6. A glove as defined in claim 1, wherein the film comprises a friction-reducing additive such that an inside surface of the glove has a static coefficient of friction of less about 0.3.

7. A glove as defined in claim 1, wherein the first hand-shaped panel and the second hand-shaped panel have a modulus of from about 2 MPa to about 10 MPa.

8. A glove as defined in claim 1, wherein the first hand-shaped panel and the second hand-shaped panel comprise a single ply film that is not laminated to any other material layers.

9. A glove as defined in claim 1, wherein the first hand-shaped panel and the second hand-shaped panel are formed from a film made from the same elastomeric polymer.

10. A glove as defined in claim 1, wherein the first hand-shaped panel is welded to the second hand-shaped panel by thermally bonding the panels together.

11. A glove as defined in claim 1, wherein the first hand-shaped panel is welded to the second hand-shaped panel by ultrasonically bonding the panels together.

12. A glove as defined in claim 1, wherein the elastomeric polymer comprises a thermoplastic polyurethane elastomer.

13. A glove as defined in claim 1, wherein each hand-shaped panel has a tensile strength of at least about 60 MPa and has a modulus of from about 5 MPa to about 10 MPa.

14. A glove as defined in claim 1, wherein the first hand-shaped panel and the second hand-shaped panel are formed from cast films.

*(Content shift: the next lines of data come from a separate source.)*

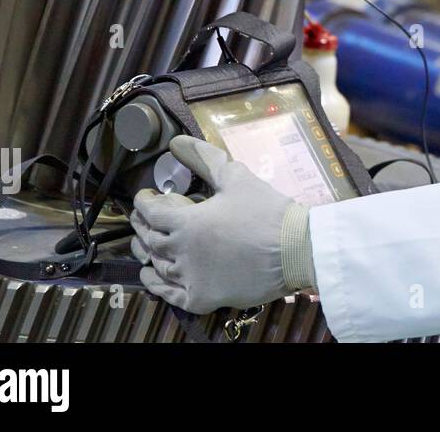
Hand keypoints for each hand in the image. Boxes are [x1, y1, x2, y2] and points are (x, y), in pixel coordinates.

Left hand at [131, 136, 315, 314]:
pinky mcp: (203, 298)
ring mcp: (191, 278)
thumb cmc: (267, 212)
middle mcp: (182, 252)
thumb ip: (204, 158)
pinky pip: (170, 294)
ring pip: (158, 266)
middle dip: (142, 225)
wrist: (296, 249)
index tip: (146, 196)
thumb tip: (176, 142)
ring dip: (148, 253)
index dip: (143, 201)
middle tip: (144, 217)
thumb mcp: (236, 177)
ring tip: (146, 244)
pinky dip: (157, 285)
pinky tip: (151, 276)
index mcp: (187, 221)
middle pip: (150, 239)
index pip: (151, 211)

15. A glove as defined in claim 1, wherein the first hand-shaped panel and the second hand-shaped panel are formed from blown films.

16. A glove as defined in claim 1, wherein the first hand-shaped panel and the second hand-shaped panel do not contain a natural rubber latex, a nitrile polymer, a polychloroprene polymer or an isoprene polymer.

17. A glove as defined in claim 1, wherein the elastomeric polymer comprises a polyolefin plastomer or a styrenic block copolymer.

18. A glove as defined in claim 12, wherein the thermoplastic polyurethane elastomer is polyether-based.

19. A glove as defined in claim 12, wherein the thermoplastic polyurethane elastomer includes polymethylene-based soft blocks.

20. A glove as defined in claim 12, wherein the thermoplastic polyurethane elastomer is polyester-based.

21. A glove as defined in claim 1, wherein the elastomeric polymer comprises a polyolefin elastomer.

22. A glove as defined in claim 1, wherein the elastomeric polymer comprises an alpha olefin copolymer.

23. A glove as defined in claim 1, wherein the elastomeric polymer comprises a styrenic block copolymer.

24. A glove as defined in claim 1, wherein the elastomeric polymer comprises a styrene-ethylene butylene-styrene block copolymer.